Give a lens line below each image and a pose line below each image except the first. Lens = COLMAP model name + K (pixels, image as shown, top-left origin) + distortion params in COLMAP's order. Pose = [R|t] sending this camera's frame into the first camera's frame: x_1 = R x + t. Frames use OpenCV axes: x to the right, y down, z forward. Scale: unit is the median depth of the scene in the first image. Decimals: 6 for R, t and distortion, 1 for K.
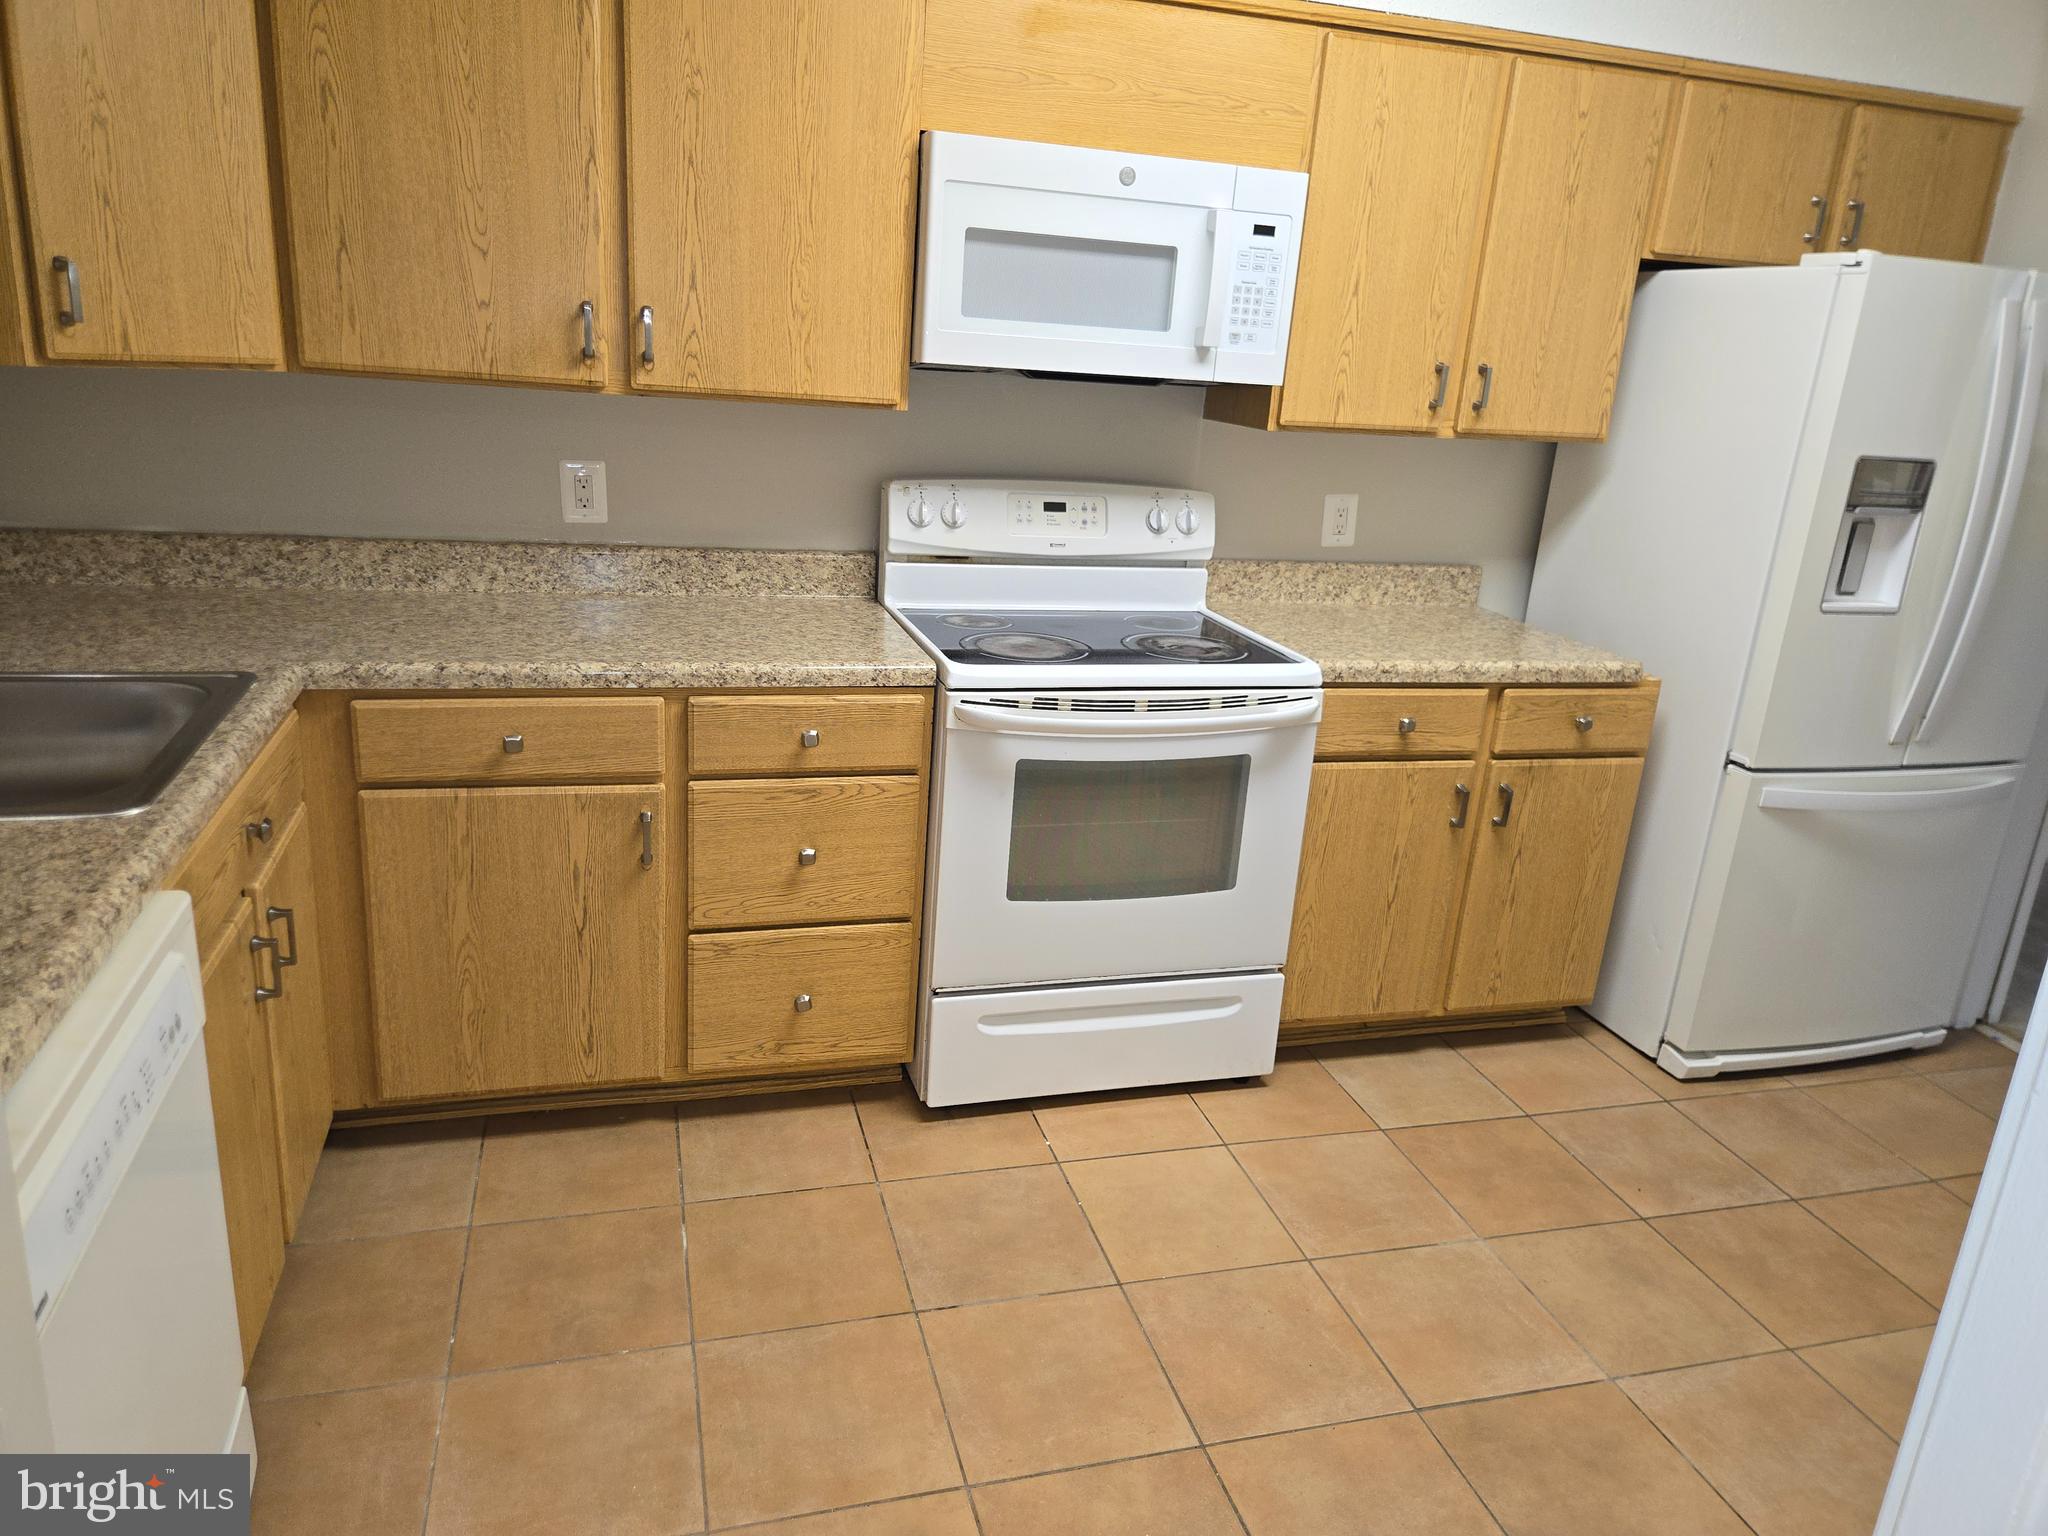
lens RADIAL K [[1369.3, 0, 1030.5], [0, 1369.3, 764.6], [0, 0, 1]] dist [0.047997, -0.044107]
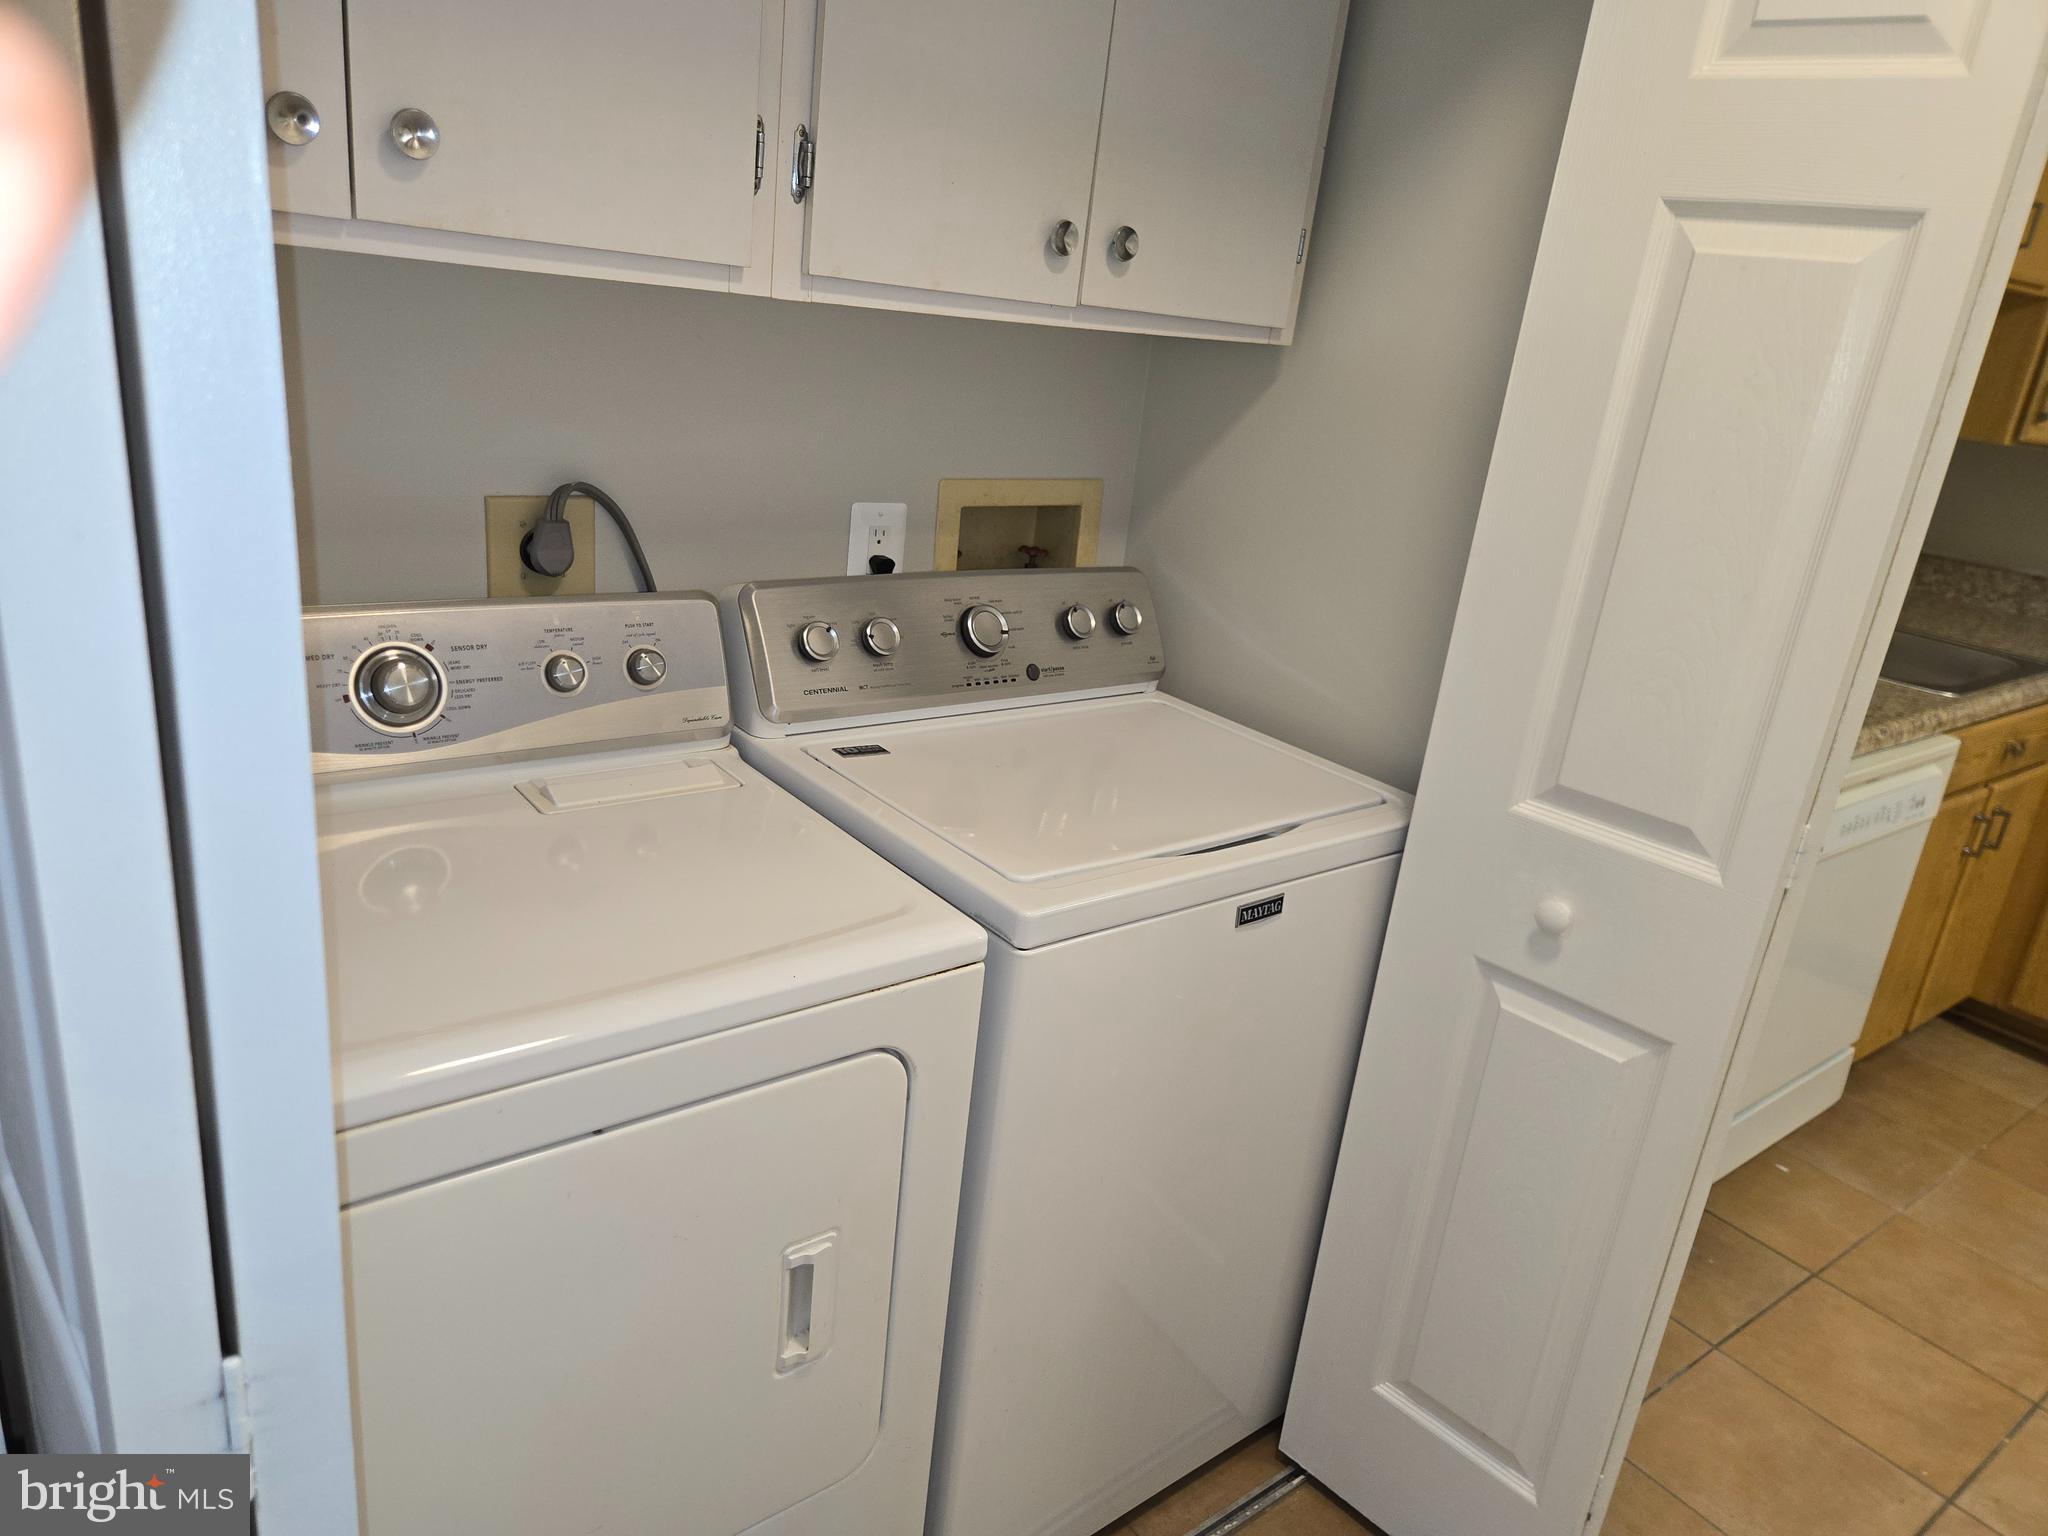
lens RADIAL K [[1370.7, 0, 1024.0], [0, 1370.7, 768.0], [0, 0, 1]] dist [0.049182, -0.055342]
pose [[0.355748, 0.278147, -0.892232, 0.303663], [-0.350625, 0.924674, 0.148460, 0.163603], [0.866317, 0.260025, 0.426476, -0.423706]]
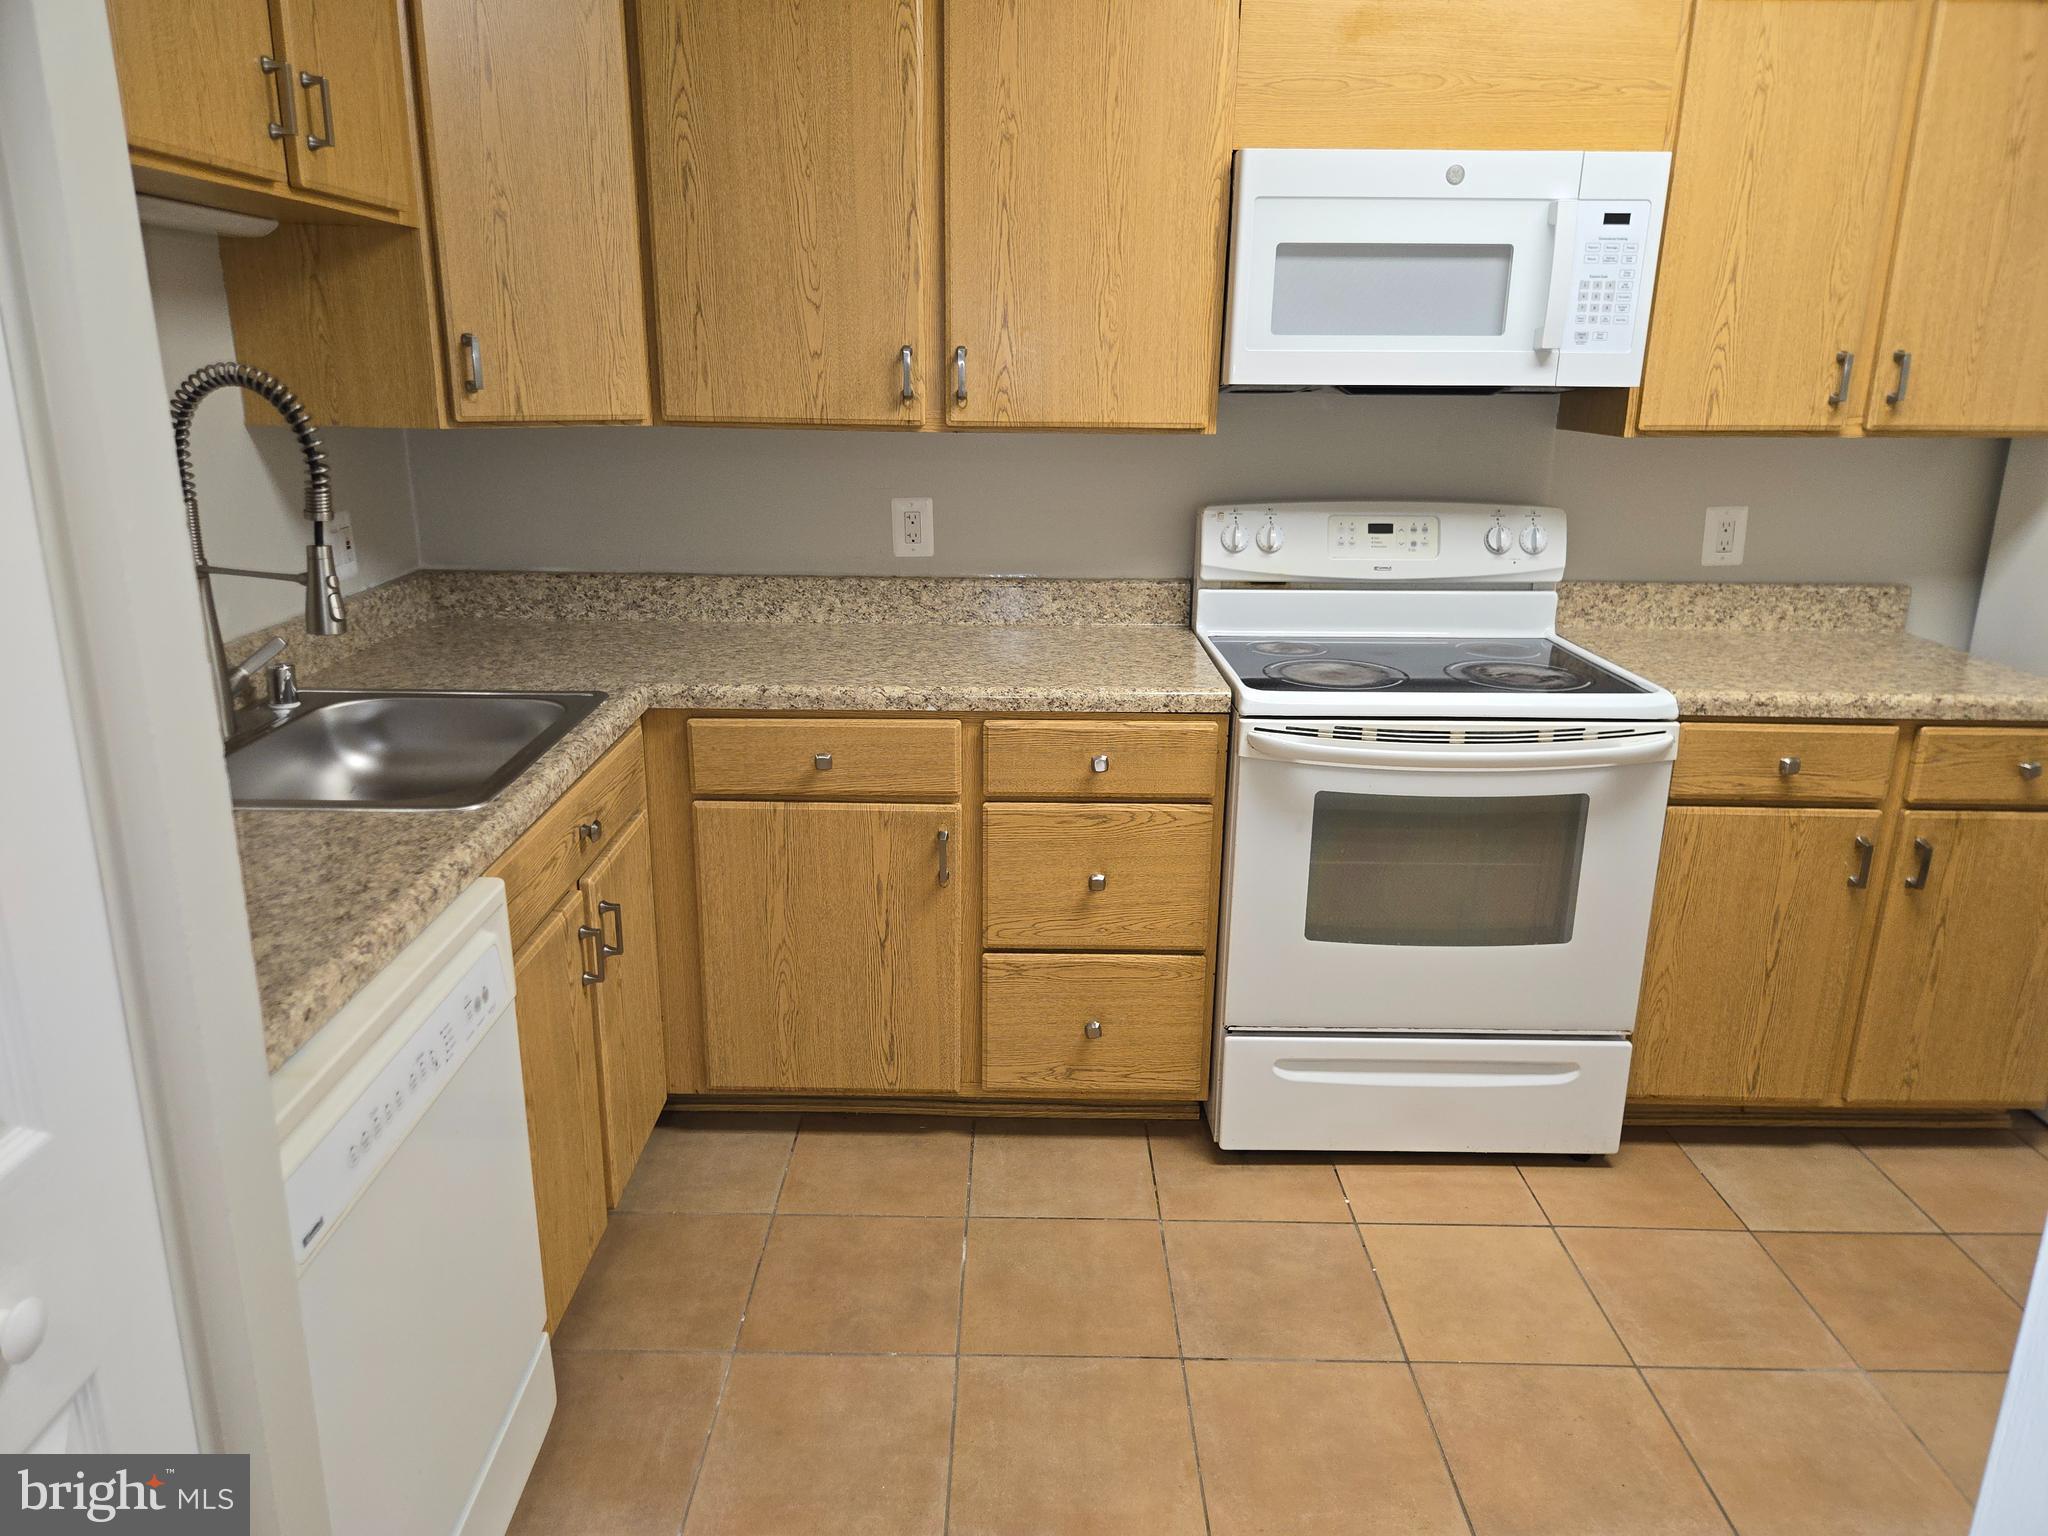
lens RADIAL K [[1370.7, 0, 1024.0], [0, 1370.7, 768.0], [0, 0, 1]] dist [0.049182, -0.055342]
pose [[0.957321, 0.022928, -0.288116, 0.071856], [-0.030668, 0.999279, -0.022378, 0.007905], [0.287395, 0.030259, 0.957334, 0.026198]]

:::

Work to be completed: Please count how many lines in the rows above contain the string "pose", and reply with only that number.

Solved problem: 3